Ahh… the fervence of youth (and marketing).  If only the world was so black and white.  But it’s not.  The world is grey.  I can think of 20 metrics and implementation features off the top of my head that matter to real-world users and applications.

This list is by no means complete; they’re actually pretty much off the top of my head and in no particular order.  I also specifically mention “servers” in the items a few times; so let’s just restrict this specific list to cluster-based MPI implementations — even though most of the concepts apply to all MPI implementations.

  1. How well does MPI implementation X (hiterto “MIX”) manage its resources? 
    • Does it trade space for performance — or vice versa? 
    • Does it scale to the number of servers / MPI processes that you need to run?
  2. Bandwidth and latency are oft-cited in terms of traditional network performance (e.g., across TCP sockets, OpenFabrics-based networks, etc.).  But how well does MIX perform across shared memory (i.e., communications between processes on the same server)?
  3. How well does a MIX process perform when communicating with both a shared memory peer and a peer across a traditional network?
  4. How well does MIX’s collective operations perform, particularly when combined with peers both on the same server and on different servers?
  5. How well does MIX overlap the communication of large messages?
  6. Does MIX make asynchronous progress on large message transmission and receipt?  If so, how?  Will it steal cycles and/or thrash caches of your MPI application?
  7. How well does MIX clean up after itself?  For example, what happens if an MPI application aborts, and/or if a user hits ctrl-C?
  8. How easy/difficult is it to compile MPI applications?  Do you just -lmpi, transparently use a wrapper compiler, or …?
  9. What run-time features does mpirun / mpiexec support?  Can you redirect standard input, output, error, etc.?
  10. When you start an MPI application across multiple servers:
    • How long does it take?
    • Does it scale to the number of servers / MPI processes that you need to run?
    • Does it use rsh/ssh, or does it use your resource manager’s startup mechanism?
    • Does it tie into your enterprise authentication system?
    • Does it record accounting statistics for the overall parallel run?
  11. How good is the support for MIX?
    • Is there documentation available?
    • Is there support available for your MPI application’s interaction with MIX?
    • Is there support available for the MPI implementation itself?
  12. Does MIX support a constant ABI such that you can upgrade MIX without recompiling / relinking your application?
  13. Does MIX support all the network types, platforms, and operating systems that you care about?  Or do you have to install different MPI implementations on each platform in your machine room?
  14. Does MIX support run-time tuning, or do you need to re-compile your MPI application (or MIX itself) to change the behavior of MIX?  If it is run-time tweakable, can the system administration set and maintain defaults for all users?
  15. Is the MIX still being developed and/or supported?  (Author’s note: please please please stop using LAM/MPI — we haven’t done any work on it in several years!)
  16. Does MIX support interactive parallel debugging and/or other development tools?
  17. How good / accurate / understandable are MIX’s error messages when something goes wrong?
  18. Every MPI implementation claims to be fully MPI-complaint.  But how close to actual compliance is it?
  19. How do complex MPI datatypes affect sending and receiving performance?
  20. Is the MPMD model supported (i.e., launching a combination of executables in a single MPI_COMM_WORLD)?

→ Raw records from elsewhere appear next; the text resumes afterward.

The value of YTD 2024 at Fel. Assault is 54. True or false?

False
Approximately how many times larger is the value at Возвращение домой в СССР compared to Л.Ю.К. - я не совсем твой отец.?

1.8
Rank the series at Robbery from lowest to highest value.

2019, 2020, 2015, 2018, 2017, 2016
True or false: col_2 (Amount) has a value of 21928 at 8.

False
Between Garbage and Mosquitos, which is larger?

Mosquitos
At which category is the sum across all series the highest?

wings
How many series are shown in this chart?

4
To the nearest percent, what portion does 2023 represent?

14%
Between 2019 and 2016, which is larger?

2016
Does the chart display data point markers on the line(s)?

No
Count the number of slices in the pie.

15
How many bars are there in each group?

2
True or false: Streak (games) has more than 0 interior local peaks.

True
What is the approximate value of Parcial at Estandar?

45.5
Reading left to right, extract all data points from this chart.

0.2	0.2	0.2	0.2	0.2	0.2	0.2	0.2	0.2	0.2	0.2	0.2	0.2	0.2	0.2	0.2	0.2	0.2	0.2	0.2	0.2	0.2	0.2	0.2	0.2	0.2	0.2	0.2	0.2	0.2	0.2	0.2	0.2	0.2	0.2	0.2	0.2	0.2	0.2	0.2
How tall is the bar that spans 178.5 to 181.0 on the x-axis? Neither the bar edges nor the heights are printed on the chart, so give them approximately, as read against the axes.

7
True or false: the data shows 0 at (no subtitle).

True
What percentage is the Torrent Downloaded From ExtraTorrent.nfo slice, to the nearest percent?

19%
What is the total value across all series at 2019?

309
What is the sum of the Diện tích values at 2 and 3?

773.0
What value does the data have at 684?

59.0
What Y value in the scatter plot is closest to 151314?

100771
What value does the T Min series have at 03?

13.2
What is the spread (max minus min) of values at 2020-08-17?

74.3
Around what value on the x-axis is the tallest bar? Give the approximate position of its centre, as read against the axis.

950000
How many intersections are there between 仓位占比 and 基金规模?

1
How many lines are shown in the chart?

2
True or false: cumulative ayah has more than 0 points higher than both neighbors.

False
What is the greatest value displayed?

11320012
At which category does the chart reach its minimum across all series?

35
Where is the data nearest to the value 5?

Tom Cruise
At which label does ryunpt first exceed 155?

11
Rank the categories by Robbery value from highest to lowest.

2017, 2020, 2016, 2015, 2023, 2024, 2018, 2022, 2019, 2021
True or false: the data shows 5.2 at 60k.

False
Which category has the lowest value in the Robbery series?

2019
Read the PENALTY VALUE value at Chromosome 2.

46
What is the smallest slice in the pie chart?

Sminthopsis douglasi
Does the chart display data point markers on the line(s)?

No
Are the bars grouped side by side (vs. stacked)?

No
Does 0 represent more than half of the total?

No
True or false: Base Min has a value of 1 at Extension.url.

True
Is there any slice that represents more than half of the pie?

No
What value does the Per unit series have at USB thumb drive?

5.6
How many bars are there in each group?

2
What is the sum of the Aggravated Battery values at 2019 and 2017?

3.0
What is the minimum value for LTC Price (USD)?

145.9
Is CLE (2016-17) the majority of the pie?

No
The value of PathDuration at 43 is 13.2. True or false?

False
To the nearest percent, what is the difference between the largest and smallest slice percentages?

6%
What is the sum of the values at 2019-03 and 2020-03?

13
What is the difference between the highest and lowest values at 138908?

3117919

As I’ve mentioned before, the metrics that matter are the ones that are most important to you and your application(s).  Run your apps in multiple different environments with different setups, MPI implementations, and hardware.  See what performs best for you and what metrics matter most to you. 

The 2009 MPI Forum survey indicated that most respondents care about performance as their top priority… but not everyone.  Others would trade performance for resilience.  Still others prefer run-time features.

What do you prefer?

In an effort to keep conversations fresh, Cisco Blogs closes comments after 60 days. Please visit the Cisco Blogs hub page for the latest content.


  1. Latency benchmarks contain the same amount of information as the tests they run: 0 bytes :)I, too, favor an MPI decathlon, rather than 100-meter dash plus marathon, as a means of qualifying performance.